── 学習用テキスト ──

Nick Drakeという英国出身のアーティストをご存じでしょうか?

活動期間は短かったものの、彼の作り出した作品の数々は音楽史の中にしっかりと刻み込まれています。

ジャンルに分けるとするならおそらくフォークになるんだろうけど、
彼の音楽は無ジャンル。いや、Nick Drakeがジャンルそのものだ。と言っても過言でないくらいに独特の世界感があります。

ギターの演奏技術・高度なピッキング奏法なども達者なようですが、ボクはどちらかと言えば彼の詩に惹かれて彼の音楽にのめり込んでいった。

歌詞

というよりは

に近いものが多く、歌を聞いた後も、歌の詩が胸の奥に残り、

あれ?これはそういうことだったのか?

フト、それを確かめるためにもう一度聞き直したりすることもあった。

ネット上でも彼のビデオ・インタビューなどを発見することはできない。デビュー当時は無名に近いほどで、お世辞にも「音楽で成功した人間」と言えるミュージシャンではないことは確か。

60年代70年代のロックシーンの全盛期の中、大衆受けすることの少ないフォークの道を歩んだNick。彼の作り出す音楽のクオリティの高さや詩的な面は彼の死後数年たってから徐々に世界に知られるようになってきた。もしかするとNickのやっていたことを理解できる人がその時代にはいなかっただけなのかもしれない。

生前は評価されず、死後に評価されたアーティストは多い。画家などにもたくさん例はある。ソーシャルメディアなども存在しなかった時代はメインストリームに軌上しなければ国外はおろか、国内にすら広がることはなかった。

───
── 記録の抜粋 ──

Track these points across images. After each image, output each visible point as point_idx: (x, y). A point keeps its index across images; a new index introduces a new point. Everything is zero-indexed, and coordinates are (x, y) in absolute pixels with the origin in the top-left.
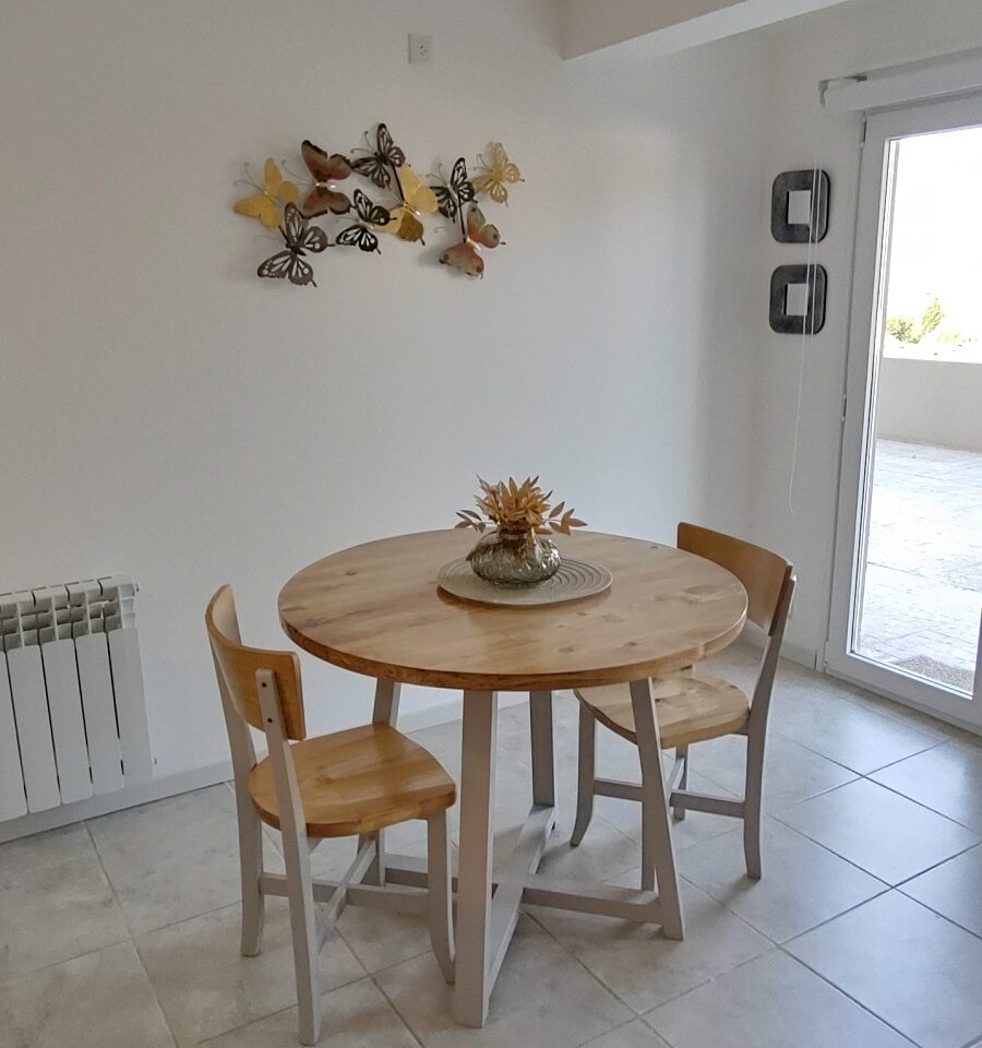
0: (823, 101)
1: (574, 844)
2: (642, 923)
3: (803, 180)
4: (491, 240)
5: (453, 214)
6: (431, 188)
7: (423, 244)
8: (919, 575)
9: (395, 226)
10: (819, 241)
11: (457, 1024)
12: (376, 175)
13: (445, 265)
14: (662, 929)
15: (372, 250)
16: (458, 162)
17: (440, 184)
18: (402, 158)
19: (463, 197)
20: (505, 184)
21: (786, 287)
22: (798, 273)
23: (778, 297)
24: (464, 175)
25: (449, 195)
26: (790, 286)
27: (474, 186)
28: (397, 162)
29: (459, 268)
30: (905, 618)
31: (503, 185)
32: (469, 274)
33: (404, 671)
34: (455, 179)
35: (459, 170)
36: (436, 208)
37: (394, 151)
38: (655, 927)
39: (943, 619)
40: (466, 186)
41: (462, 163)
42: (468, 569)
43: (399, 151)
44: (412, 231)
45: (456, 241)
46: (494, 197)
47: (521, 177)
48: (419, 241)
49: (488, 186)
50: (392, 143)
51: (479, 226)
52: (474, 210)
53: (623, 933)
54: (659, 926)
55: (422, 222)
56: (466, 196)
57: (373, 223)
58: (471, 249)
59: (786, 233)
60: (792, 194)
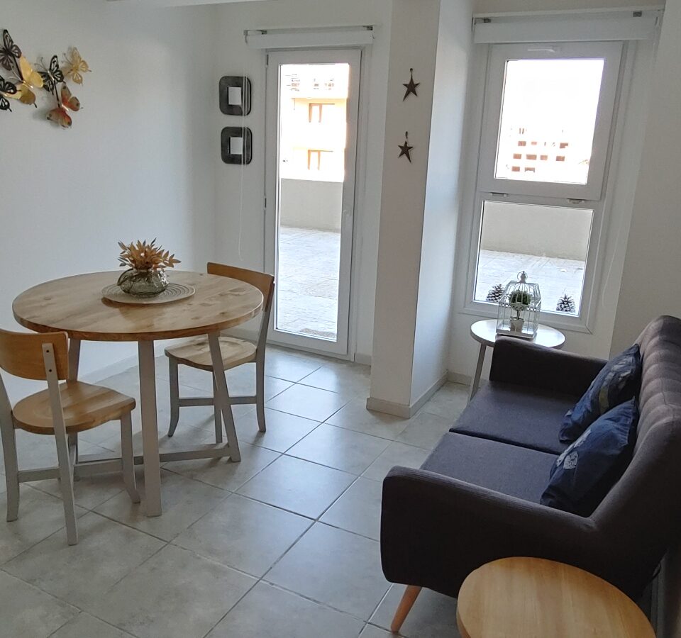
0: (246, 42)
1: (170, 435)
2: (219, 458)
3: (237, 81)
4: (75, 106)
5: (52, 89)
6: (39, 72)
7: (36, 106)
8: (292, 292)
9: (18, 95)
10: (248, 114)
11: (148, 517)
12: (4, 62)
13: (49, 121)
14: (230, 458)
15: (6, 109)
16: (53, 58)
17: (42, 70)
18: (20, 53)
19: (57, 79)
20: (80, 73)
21: (230, 139)
22: (237, 132)
23: (226, 145)
24: (57, 66)
25: (49, 78)
26: (231, 138)
27: (63, 74)
28: (17, 55)
29: (57, 123)
30: (292, 312)
31: (79, 73)
32: (63, 126)
33: (123, 336)
34: (52, 68)
35: (54, 62)
36: (42, 85)
37: (14, 48)
38: (226, 458)
39: (310, 311)
40: (58, 73)
41: (55, 59)
42: (119, 290)
43: (17, 48)
44: (28, 98)
45: (54, 106)
46: (75, 81)
47: (89, 69)
48: (33, 104)
49: (70, 74)
50: (12, 42)
51: (68, 98)
52: (65, 88)
53: (213, 464)
54: (228, 457)
55: (35, 93)
56: (59, 79)
57: (6, 92)
58: (63, 112)
59: (228, 109)
60: (230, 89)
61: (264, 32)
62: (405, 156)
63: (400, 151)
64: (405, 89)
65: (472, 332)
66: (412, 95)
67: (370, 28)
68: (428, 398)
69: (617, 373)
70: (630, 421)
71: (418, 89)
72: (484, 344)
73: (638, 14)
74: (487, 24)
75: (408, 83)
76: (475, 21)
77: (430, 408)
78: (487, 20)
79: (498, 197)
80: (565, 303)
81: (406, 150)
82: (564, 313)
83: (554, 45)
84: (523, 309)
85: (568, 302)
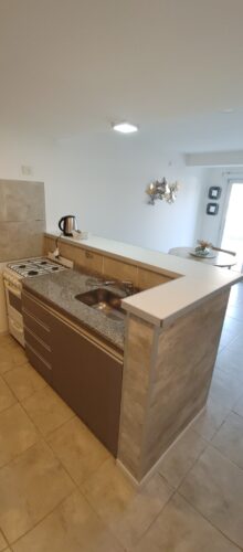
21: (210, 207)
23: (208, 209)
59: (211, 197)
60: (213, 191)
61: (229, 173)
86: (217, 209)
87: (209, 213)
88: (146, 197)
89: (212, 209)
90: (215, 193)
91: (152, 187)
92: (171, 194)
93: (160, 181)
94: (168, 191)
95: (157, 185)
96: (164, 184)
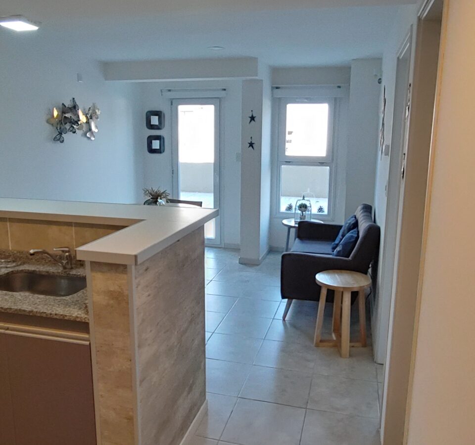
0: (162, 95)
3: (156, 113)
10: (162, 129)
15: (75, 133)
23: (149, 144)
26: (153, 141)
28: (78, 108)
37: (77, 105)
59: (151, 127)
60: (152, 117)
61: (170, 90)
62: (251, 147)
63: (249, 145)
64: (250, 119)
65: (283, 223)
66: (253, 121)
67: (225, 90)
68: (264, 258)
69: (350, 223)
70: (357, 232)
71: (255, 119)
72: (290, 227)
73: (339, 87)
74: (277, 90)
75: (251, 116)
76: (273, 88)
77: (267, 260)
78: (277, 88)
79: (287, 163)
80: (321, 209)
81: (251, 145)
82: (320, 213)
83: (307, 99)
84: (305, 211)
85: (322, 209)
86: (162, 145)
87: (152, 151)
88: (48, 130)
89: (156, 144)
90: (155, 120)
91: (56, 113)
92: (88, 123)
93: (68, 104)
94: (83, 119)
95: (64, 110)
96: (74, 108)
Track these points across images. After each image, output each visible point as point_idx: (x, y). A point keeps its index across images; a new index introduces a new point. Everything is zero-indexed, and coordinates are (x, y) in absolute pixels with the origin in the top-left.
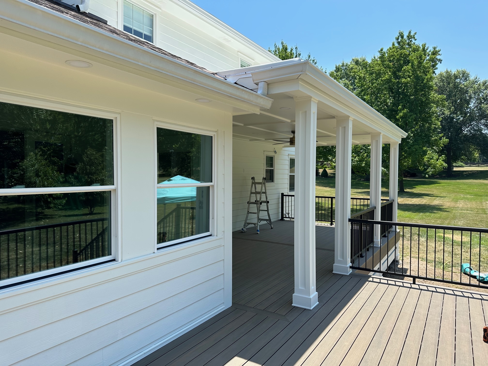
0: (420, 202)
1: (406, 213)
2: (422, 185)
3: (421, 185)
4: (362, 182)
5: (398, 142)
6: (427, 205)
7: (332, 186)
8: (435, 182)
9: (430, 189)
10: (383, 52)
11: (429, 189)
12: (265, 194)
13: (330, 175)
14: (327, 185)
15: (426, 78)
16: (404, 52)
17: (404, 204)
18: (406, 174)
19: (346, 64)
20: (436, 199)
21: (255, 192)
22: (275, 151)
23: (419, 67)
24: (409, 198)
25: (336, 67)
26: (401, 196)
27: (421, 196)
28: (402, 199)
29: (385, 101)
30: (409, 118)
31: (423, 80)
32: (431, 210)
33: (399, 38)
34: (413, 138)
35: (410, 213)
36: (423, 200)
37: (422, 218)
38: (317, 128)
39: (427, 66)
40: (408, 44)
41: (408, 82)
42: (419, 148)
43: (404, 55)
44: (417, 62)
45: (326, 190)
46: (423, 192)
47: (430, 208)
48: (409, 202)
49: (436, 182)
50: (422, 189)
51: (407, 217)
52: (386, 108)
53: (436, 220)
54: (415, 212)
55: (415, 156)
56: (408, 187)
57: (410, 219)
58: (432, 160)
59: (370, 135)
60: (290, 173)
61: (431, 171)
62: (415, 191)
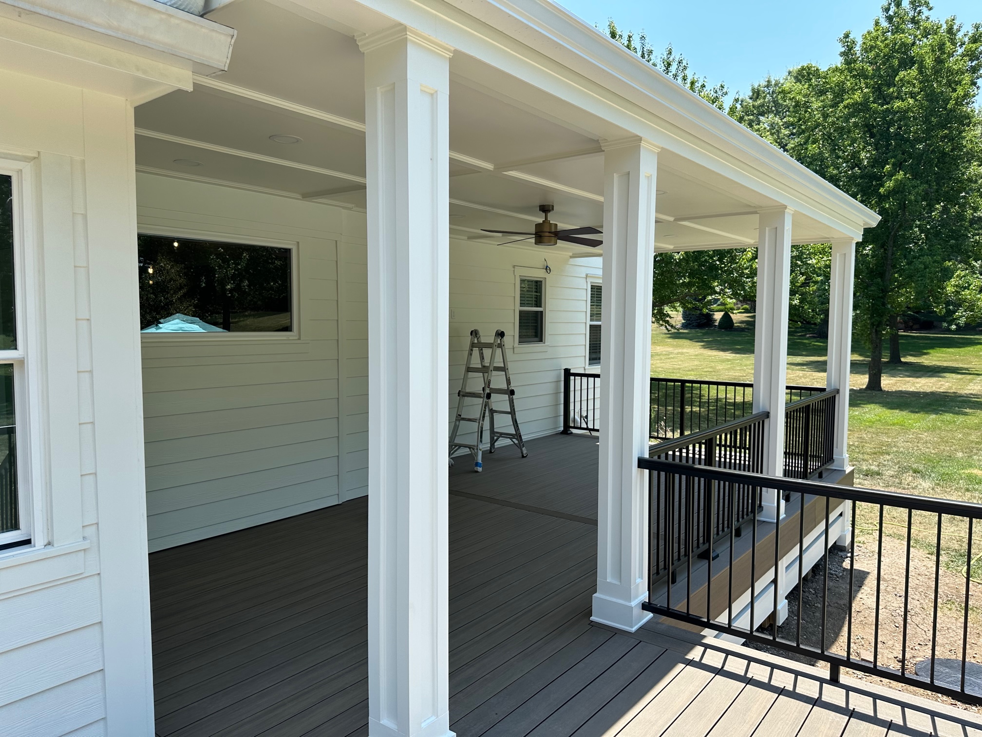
0: (936, 388)
1: (896, 414)
2: (945, 348)
3: (941, 349)
4: (807, 341)
5: (852, 239)
6: (950, 395)
7: (739, 349)
8: (976, 341)
9: (962, 358)
10: (850, 40)
11: (960, 356)
12: (504, 373)
13: (738, 326)
14: (729, 348)
15: (952, 97)
16: (901, 39)
17: (896, 392)
18: (911, 324)
19: (776, 81)
20: (975, 381)
21: (480, 366)
22: (547, 266)
23: (937, 72)
24: (909, 376)
25: (753, 90)
26: (891, 372)
27: (939, 372)
28: (892, 380)
29: (855, 155)
30: (909, 194)
31: (947, 101)
32: (959, 408)
33: (891, 6)
34: (926, 243)
35: (904, 413)
36: (943, 383)
37: (932, 426)
38: (656, 212)
39: (956, 69)
40: (913, 21)
41: (908, 108)
42: (933, 262)
43: (900, 45)
44: (933, 60)
45: (724, 357)
46: (945, 363)
47: (957, 402)
48: (908, 387)
49: (979, 341)
50: (943, 357)
51: (897, 423)
52: (859, 171)
53: (968, 433)
54: (917, 413)
55: (922, 280)
56: (911, 353)
57: (903, 429)
58: (967, 292)
59: (758, 215)
60: (591, 320)
61: (964, 316)
62: (926, 362)
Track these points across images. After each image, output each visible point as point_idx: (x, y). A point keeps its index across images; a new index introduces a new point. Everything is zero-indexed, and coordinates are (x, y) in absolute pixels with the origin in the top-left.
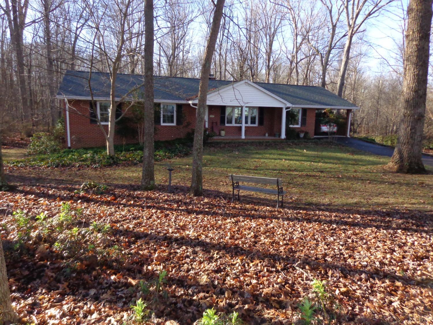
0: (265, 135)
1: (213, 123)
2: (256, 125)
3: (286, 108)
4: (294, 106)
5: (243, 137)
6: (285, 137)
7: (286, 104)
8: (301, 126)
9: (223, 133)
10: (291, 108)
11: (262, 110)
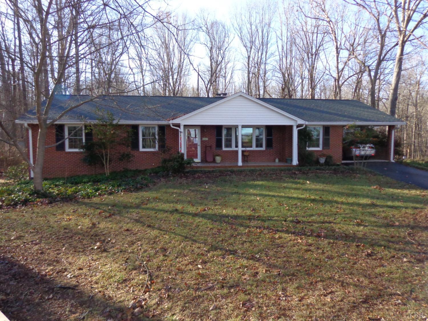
0: (274, 161)
1: (206, 147)
2: (264, 148)
3: (298, 126)
4: (307, 123)
5: (240, 163)
6: (298, 163)
7: (296, 121)
8: (323, 148)
9: (218, 159)
10: (304, 126)
11: (270, 129)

───

## 作業指示
1. Nick Drakeについての文章によると、彼の音楽の質の高さや詩的な面が世界に知られるようになったのはいつからですか。
2. Nick Drakeについての文章のうち、「ジャンルに分けるとするならおそらくフォークになるんだろうけど、」から「あれ?これはそういうことだったのか?」までの部分をそのまま書き写してください。
3. Nick Drakeについての文章を、最後の文の後から続けて書き進めてください。

## 想定される回答
1. 彼の死後数年たってから、徐々に知られるようになりました。

2.
ジャンルに分けるとするならおそらくフォークになるんだろうけど、
彼の音楽は無ジャンル。いや、Nick Drakeがジャンルそのものだ。と言っても過言でないくらいに独特の世界感があります。

ギターの演奏技術・高度なピッキング奏法なども達者なようですが、ボクはどちらかと言えば彼の詩に惹かれて彼の音楽にのめり込んでいった。

歌詞

というよりは

に近いものが多く、歌を聞いた後も、歌の詩が胸の奥に残り、

あれ?これはそういうことだったのか?

3.
そんな低迷したキャリアはNickを苦しめた。もともと繊細で内気な性格のNickは今でいう所のHSPなのかもしれない。

彼の音楽はできれば原語の英語で聞いて欲しい。

訳で大まかな意図は理解できるのだけど、
歌詞の韻を踏んだ詩的な要素、
単語の持つ独特な音がつくりだすリズム、
などは日本語に訳す時に失われてしまう。

Lost in translation とは正にこのこと。

1. Day is done

Norah Jonesがカバーしているこの曲はNick Drakeを知らない人でも聞いたことあるかもしれません。

お腹から声を出し、高音ノートをヒットさせる歌い方とは真逆で、静かに話しかけるように謳うのがNick Drakeのスタイル。これが癖になったら中毒的なくらいに聴き入ってしまいます。

When the party's through
Seems so very sad for you
Didn't do the things you meant to do
Now there's no time to start anew
Now the party's through

が特に好きなところ。

2. Saturday Sun

とても温かい気持ちにしてくれる曲です。

ブルース/ジャズ/バラードなこの曲は彼のデビューアルバム、Five leaves leftからの作品。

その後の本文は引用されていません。